Work request. Rewrite the listing below with every occurrence of "series" changed to "data set", keeping all other text unchanged.

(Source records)
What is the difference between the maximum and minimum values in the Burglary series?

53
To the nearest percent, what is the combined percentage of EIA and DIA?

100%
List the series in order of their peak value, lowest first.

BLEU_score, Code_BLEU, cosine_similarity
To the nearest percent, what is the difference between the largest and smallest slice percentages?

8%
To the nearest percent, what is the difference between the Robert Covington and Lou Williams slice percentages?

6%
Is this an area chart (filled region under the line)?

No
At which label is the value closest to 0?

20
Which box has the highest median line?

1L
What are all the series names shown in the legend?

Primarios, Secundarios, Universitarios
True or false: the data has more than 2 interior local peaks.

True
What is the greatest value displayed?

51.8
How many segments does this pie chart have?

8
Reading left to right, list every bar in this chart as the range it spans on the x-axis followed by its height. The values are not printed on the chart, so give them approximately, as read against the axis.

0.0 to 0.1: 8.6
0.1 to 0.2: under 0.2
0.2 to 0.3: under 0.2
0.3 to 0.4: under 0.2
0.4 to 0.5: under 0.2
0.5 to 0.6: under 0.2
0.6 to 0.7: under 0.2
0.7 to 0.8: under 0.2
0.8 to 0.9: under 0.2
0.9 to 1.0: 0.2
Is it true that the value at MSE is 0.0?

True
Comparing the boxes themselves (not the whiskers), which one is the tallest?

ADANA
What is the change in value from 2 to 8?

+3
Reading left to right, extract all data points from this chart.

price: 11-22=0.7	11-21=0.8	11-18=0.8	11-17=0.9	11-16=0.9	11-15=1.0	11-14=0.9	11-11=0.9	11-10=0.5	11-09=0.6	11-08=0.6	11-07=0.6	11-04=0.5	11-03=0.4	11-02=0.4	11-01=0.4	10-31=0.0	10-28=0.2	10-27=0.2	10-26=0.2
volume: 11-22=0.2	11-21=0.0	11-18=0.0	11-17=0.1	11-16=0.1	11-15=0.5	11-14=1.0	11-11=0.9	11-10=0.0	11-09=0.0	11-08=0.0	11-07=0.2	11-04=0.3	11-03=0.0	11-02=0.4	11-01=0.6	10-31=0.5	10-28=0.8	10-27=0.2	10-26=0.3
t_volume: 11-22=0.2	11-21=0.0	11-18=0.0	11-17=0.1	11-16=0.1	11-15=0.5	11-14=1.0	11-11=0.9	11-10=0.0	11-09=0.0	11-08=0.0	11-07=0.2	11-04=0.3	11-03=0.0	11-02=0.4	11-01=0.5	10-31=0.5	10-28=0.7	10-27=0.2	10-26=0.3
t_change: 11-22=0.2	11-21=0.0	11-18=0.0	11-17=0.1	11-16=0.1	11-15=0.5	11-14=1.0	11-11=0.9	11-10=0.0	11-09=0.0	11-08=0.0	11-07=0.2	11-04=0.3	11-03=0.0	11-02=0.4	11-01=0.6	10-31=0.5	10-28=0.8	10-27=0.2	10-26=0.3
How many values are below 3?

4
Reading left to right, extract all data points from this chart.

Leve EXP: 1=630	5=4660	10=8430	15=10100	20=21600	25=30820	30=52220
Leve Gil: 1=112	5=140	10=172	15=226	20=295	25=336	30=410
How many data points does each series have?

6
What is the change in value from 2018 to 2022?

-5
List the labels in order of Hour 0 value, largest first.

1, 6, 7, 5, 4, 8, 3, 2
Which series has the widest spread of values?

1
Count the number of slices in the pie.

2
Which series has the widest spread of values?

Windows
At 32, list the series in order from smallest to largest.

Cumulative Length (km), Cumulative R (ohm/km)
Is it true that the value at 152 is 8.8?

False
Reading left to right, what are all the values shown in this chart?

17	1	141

Answer to this exercise.
What is the difference between the maximum and minimum values in the Burglary data set?

53
To the nearest percent, what is the combined percentage of EIA and DIA?

100%
List the data set in order of their peak value, lowest first.

BLEU_score, Code_BLEU, cosine_similarity
To the nearest percent, what is the difference between the largest and smallest slice percentages?

8%
To the nearest percent, what is the difference between the Robert Covington and Lou Williams slice percentages?

6%
Is this an area chart (filled region under the line)?

No
At which label is the value closest to 0?

20
Which box has the highest median line?

1L
What are all the data set names shown in the legend?

Primarios, Secundarios, Universitarios
True or false: the data has more than 2 interior local peaks.

True
What is the greatest value displayed?

51.8
How many segments does this pie chart have?

8
Reading left to right, list every bar in this chart as the range it spans on the x-axis followed by its height. The values are not printed on the chart, so give them approximately, as read against the axis.

0.0 to 0.1: 8.6
0.1 to 0.2: under 0.2
0.2 to 0.3: under 0.2
0.3 to 0.4: under 0.2
0.4 to 0.5: under 0.2
0.5 to 0.6: under 0.2
0.6 to 0.7: under 0.2
0.7 to 0.8: under 0.2
0.8 to 0.9: under 0.2
0.9 to 1.0: 0.2
Is it true that the value at MSE is 0.0?

True
Comparing the boxes themselves (not the whiskers), which one is the tallest?

ADANA
What is the change in value from 2 to 8?

+3
Reading left to right, extract all data points from this chart.

price: 11-22=0.7	11-21=0.8	11-18=0.8	11-17=0.9	11-16=0.9	11-15=1.0	11-14=0.9	11-11=0.9	11-10=0.5	11-09=0.6	11-08=0.6	11-07=0.6	11-04=0.5	11-03=0.4	11-02=0.4	11-01=0.4	10-31=0.0	10-28=0.2	10-27=0.2	10-26=0.2
volume: 11-22=0.2	11-21=0.0	11-18=0.0	11-17=0.1	11-16=0.1	11-15=0.5	11-14=1.0	11-11=0.9	11-10=0.0	11-09=0.0	11-08=0.0	11-07=0.2	11-04=0.3	11-03=0.0	11-02=0.4	11-01=0.6	10-31=0.5	10-28=0.8	10-27=0.2	10-26=0.3
t_volume: 11-22=0.2	11-21=0.0	11-18=0.0	11-17=0.1	11-16=0.1	11-15=0.5	11-14=1.0	11-11=0.9	11-10=0.0	11-09=0.0	11-08=0.0	11-07=0.2	11-04=0.3	11-03=0.0	11-02=0.4	11-01=0.5	10-31=0.5	10-28=0.7	10-27=0.2	10-26=0.3
t_change: 11-22=0.2	11-21=0.0	11-18=0.0	11-17=0.1	11-16=0.1	11-15=0.5	11-14=1.0	11-11=0.9	11-10=0.0	11-09=0.0	11-08=0.0	11-07=0.2	11-04=0.3	11-03=0.0	11-02=0.4	11-01=0.6	10-31=0.5	10-28=0.8	10-27=0.2	10-26=0.3
How many values are below 3?

4
Reading left to right, extract all data points from this chart.

Leve EXP: 1=630	5=4660	10=8430	15=10100	20=21600	25=30820	30=52220
Leve Gil: 1=112	5=140	10=172	15=226	20=295	25=336	30=410
How many data points does each data set have?

6
What is the change in value from 2018 to 2022?

-5
List the labels in order of Hour 0 value, largest first.

1, 6, 7, 5, 4, 8, 3, 2
Which data set has the widest spread of values?

1
Count the number of slices in the pie.

2
Which data set has the widest spread of values?

Windows
At 32, list the data set in order from smallest to largest.

Cumulative Length (km), Cumulative R (ohm/km)
Is it true that the value at 152 is 8.8?

False
Reading left to right, what are all the values shown in this chart?

17	1	141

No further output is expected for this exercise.